(Saved entries)
--------------------------------------------------
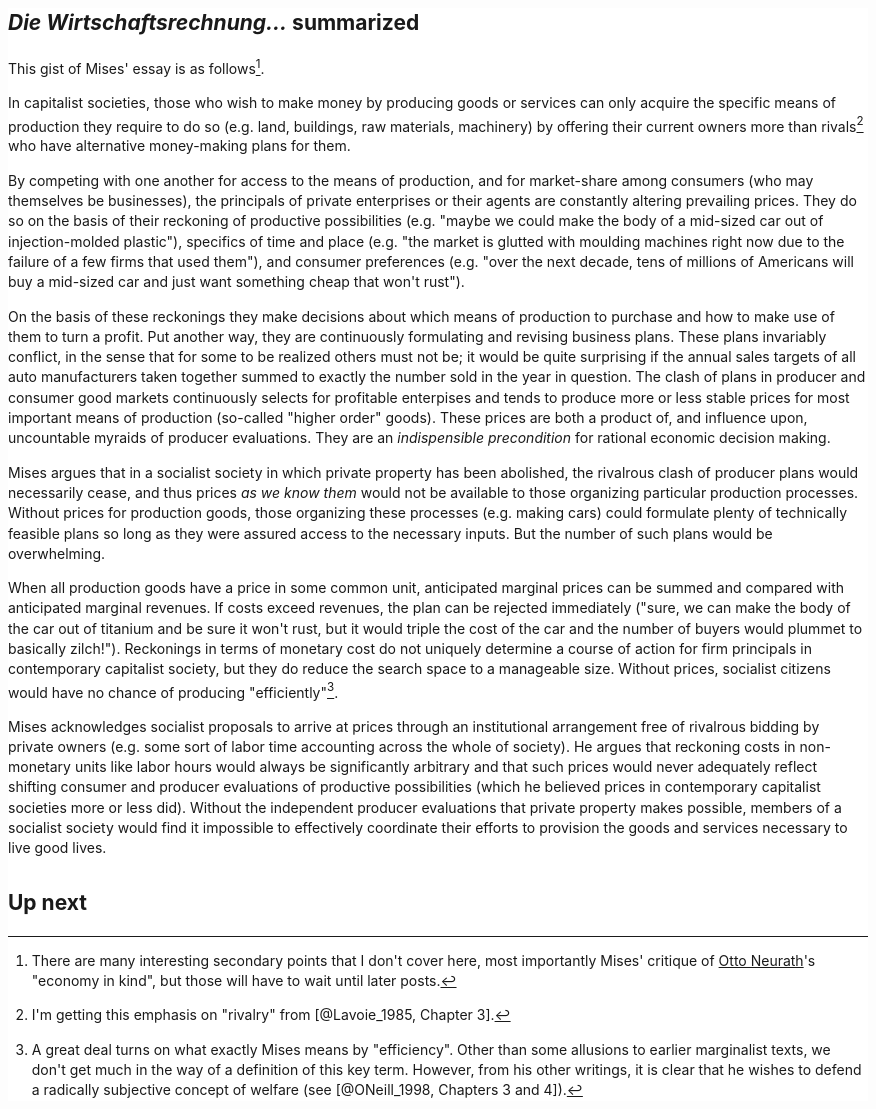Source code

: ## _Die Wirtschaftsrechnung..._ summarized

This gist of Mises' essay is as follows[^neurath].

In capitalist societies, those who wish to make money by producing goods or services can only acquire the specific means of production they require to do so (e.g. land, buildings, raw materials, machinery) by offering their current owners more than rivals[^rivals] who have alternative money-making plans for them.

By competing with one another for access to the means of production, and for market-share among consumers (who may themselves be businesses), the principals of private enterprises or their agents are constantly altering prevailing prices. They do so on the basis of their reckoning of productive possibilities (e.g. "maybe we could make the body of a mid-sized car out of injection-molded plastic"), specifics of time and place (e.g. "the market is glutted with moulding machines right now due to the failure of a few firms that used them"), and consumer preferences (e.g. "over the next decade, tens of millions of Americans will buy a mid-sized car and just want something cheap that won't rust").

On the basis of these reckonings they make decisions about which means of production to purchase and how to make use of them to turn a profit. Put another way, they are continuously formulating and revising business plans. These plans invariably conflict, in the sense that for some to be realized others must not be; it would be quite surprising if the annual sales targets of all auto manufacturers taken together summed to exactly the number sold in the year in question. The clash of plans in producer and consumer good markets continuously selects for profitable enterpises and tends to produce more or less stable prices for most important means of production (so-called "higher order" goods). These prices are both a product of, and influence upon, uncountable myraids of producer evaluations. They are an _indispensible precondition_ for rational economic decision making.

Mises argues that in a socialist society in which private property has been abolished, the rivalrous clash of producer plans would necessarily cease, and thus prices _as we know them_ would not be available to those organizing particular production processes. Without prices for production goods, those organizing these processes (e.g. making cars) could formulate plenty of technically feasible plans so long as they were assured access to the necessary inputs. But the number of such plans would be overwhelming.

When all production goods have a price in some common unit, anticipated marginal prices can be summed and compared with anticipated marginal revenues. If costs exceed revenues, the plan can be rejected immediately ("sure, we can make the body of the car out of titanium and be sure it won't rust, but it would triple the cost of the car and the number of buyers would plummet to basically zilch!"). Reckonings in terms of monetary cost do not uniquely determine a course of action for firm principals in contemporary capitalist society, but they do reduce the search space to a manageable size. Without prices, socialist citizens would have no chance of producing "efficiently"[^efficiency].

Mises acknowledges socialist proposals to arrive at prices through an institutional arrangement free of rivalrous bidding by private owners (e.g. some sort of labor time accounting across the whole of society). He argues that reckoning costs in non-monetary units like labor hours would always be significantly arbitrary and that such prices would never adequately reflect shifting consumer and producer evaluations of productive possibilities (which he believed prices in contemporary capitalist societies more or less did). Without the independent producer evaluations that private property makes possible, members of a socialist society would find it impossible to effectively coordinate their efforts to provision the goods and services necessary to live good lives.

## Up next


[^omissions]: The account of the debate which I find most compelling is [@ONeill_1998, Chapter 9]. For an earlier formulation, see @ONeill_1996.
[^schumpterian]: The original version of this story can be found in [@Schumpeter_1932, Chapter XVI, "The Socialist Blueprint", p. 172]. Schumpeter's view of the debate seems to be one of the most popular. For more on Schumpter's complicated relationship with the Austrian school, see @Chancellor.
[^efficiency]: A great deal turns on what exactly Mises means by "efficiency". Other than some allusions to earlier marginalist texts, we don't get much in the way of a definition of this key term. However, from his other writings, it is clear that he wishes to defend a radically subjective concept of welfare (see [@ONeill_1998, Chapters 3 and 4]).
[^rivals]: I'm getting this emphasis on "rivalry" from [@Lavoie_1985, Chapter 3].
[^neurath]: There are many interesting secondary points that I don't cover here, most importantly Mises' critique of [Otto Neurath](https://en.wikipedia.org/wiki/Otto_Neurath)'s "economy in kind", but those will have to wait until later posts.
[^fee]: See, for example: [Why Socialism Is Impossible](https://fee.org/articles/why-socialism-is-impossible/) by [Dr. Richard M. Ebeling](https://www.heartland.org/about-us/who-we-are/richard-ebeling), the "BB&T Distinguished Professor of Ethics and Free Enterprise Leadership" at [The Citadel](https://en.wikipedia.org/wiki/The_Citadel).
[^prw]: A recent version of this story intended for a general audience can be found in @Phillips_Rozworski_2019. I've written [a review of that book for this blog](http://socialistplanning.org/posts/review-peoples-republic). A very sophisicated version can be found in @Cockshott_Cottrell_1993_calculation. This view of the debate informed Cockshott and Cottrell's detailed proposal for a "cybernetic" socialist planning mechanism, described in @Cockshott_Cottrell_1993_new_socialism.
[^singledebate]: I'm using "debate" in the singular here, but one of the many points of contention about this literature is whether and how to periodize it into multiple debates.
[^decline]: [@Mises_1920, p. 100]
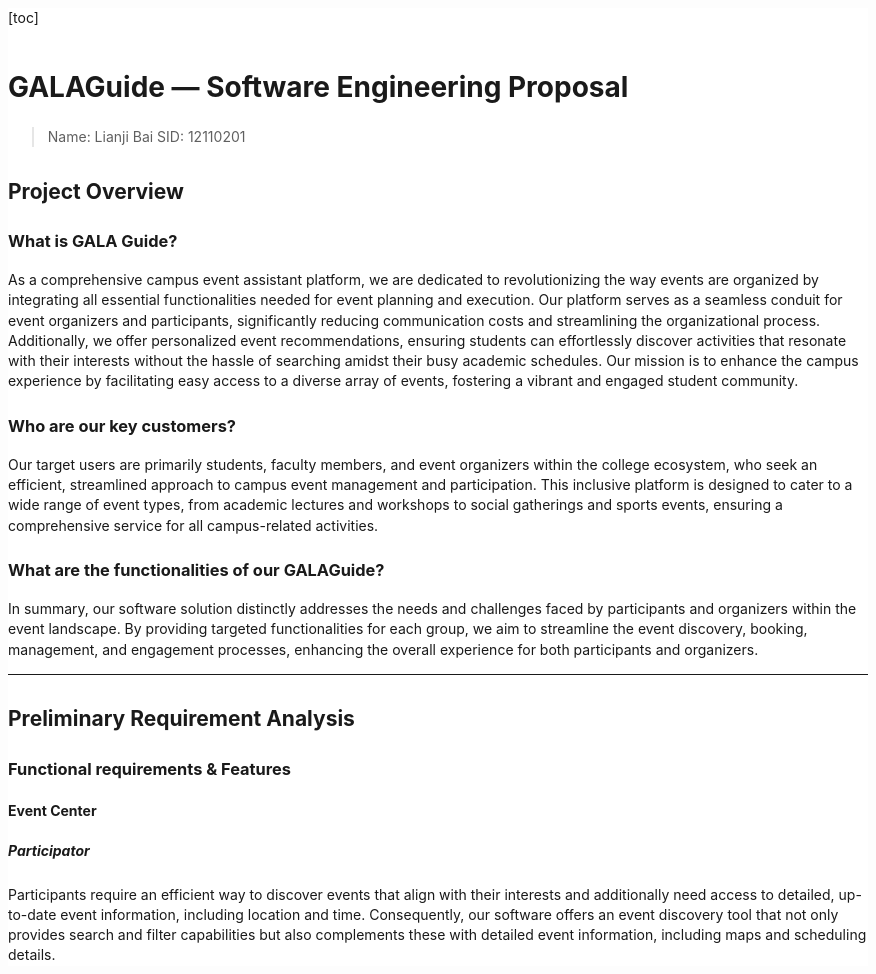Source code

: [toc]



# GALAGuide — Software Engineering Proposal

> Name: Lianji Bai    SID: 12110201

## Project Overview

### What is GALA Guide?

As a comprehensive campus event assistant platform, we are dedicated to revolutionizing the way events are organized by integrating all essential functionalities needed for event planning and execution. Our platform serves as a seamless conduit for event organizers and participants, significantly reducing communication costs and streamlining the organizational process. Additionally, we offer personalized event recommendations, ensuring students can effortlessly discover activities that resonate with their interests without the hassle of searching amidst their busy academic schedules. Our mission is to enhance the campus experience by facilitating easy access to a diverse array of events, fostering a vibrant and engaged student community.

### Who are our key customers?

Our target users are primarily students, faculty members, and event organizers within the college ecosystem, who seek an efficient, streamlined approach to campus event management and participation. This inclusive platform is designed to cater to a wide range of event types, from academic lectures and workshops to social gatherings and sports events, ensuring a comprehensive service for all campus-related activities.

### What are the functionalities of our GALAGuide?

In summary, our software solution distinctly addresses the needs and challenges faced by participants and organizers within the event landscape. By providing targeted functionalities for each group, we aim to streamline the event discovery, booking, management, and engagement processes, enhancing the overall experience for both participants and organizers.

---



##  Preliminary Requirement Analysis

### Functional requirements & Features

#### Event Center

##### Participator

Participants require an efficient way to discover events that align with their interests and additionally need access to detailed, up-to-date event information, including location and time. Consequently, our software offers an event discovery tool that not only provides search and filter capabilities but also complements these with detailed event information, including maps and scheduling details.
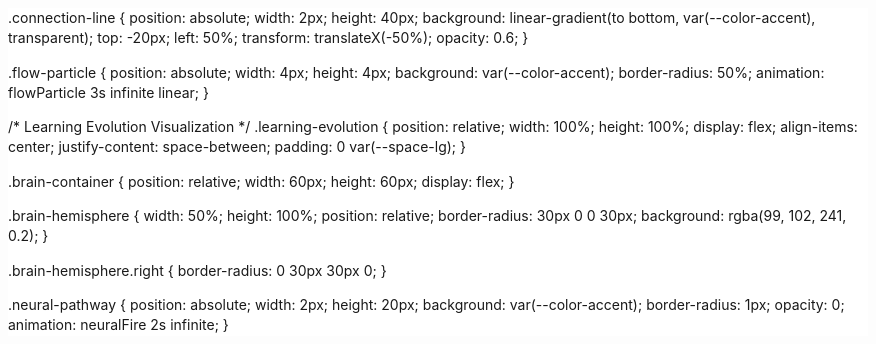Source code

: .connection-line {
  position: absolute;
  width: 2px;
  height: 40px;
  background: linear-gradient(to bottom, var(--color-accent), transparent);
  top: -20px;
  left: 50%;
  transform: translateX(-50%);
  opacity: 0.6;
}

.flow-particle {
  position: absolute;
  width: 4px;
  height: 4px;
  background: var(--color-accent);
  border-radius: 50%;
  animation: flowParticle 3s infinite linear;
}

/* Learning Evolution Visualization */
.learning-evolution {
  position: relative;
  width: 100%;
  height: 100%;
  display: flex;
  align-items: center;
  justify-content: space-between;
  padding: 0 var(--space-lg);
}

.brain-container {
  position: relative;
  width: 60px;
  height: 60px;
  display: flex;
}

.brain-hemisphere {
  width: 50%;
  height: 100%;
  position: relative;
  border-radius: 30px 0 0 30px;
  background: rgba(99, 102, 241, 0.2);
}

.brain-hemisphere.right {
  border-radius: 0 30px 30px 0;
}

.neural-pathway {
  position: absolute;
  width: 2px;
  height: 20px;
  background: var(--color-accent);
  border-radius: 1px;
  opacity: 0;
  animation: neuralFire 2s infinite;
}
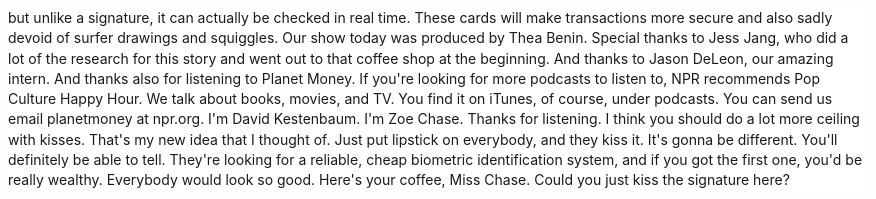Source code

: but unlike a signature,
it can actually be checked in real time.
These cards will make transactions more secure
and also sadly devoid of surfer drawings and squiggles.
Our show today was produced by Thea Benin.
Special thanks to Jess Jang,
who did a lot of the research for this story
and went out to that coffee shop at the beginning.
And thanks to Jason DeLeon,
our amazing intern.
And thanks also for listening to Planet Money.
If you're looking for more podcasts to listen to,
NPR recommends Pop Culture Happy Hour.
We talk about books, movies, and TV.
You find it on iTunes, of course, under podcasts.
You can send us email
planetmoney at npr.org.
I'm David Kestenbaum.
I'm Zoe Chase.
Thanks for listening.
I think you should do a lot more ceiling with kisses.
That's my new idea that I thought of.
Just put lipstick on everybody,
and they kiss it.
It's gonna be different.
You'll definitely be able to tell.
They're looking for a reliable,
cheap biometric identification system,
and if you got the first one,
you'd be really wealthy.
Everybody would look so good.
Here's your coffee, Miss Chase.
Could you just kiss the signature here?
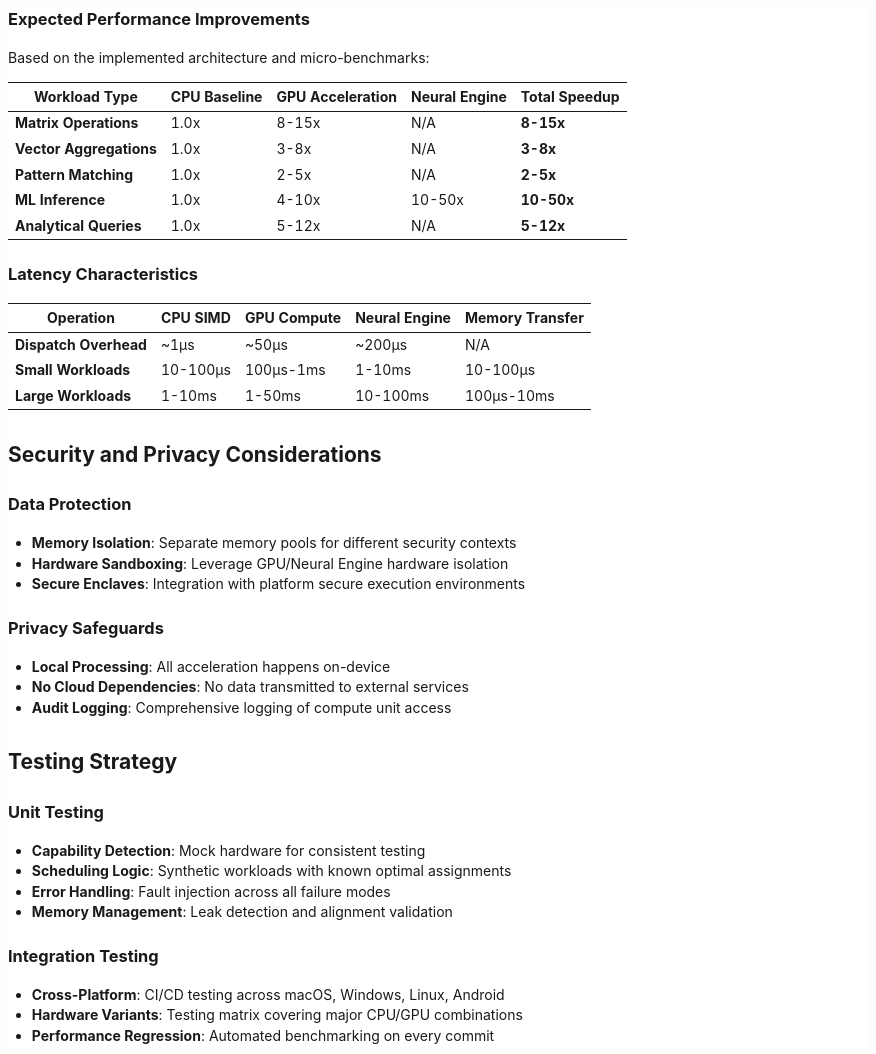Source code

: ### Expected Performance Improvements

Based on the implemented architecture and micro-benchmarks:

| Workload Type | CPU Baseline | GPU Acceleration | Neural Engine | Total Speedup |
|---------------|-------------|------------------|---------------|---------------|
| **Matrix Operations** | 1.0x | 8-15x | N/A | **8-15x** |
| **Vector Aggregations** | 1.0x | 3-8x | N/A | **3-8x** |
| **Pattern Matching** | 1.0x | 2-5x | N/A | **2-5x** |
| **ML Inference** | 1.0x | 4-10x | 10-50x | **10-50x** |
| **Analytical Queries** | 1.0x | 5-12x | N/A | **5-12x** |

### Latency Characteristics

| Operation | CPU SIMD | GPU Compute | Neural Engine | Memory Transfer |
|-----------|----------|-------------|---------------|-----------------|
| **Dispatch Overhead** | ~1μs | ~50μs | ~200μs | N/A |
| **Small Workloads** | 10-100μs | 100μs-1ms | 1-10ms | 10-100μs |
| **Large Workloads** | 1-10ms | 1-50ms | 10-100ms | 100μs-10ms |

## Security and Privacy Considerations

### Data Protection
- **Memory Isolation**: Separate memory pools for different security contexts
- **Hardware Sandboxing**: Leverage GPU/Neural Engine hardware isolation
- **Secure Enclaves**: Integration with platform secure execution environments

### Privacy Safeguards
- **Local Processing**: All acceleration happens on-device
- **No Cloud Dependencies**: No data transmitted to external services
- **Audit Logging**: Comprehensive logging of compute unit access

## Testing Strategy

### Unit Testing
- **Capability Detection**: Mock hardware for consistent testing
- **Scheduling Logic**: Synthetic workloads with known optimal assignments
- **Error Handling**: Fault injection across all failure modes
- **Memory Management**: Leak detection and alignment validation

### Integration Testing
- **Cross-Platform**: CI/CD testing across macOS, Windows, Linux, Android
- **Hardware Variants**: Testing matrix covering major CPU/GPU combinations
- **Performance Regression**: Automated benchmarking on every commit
--------------------------------------------------
* [YOUR TASK]: The lines to return are those in the entries above that hold "radius".

* [YOUR RESPONSE]:
  border-radius: 50%;
  border-radius: 30px 0 0 30px;
  border-radius: 0 30px 30px 0;
  border-radius: 1px;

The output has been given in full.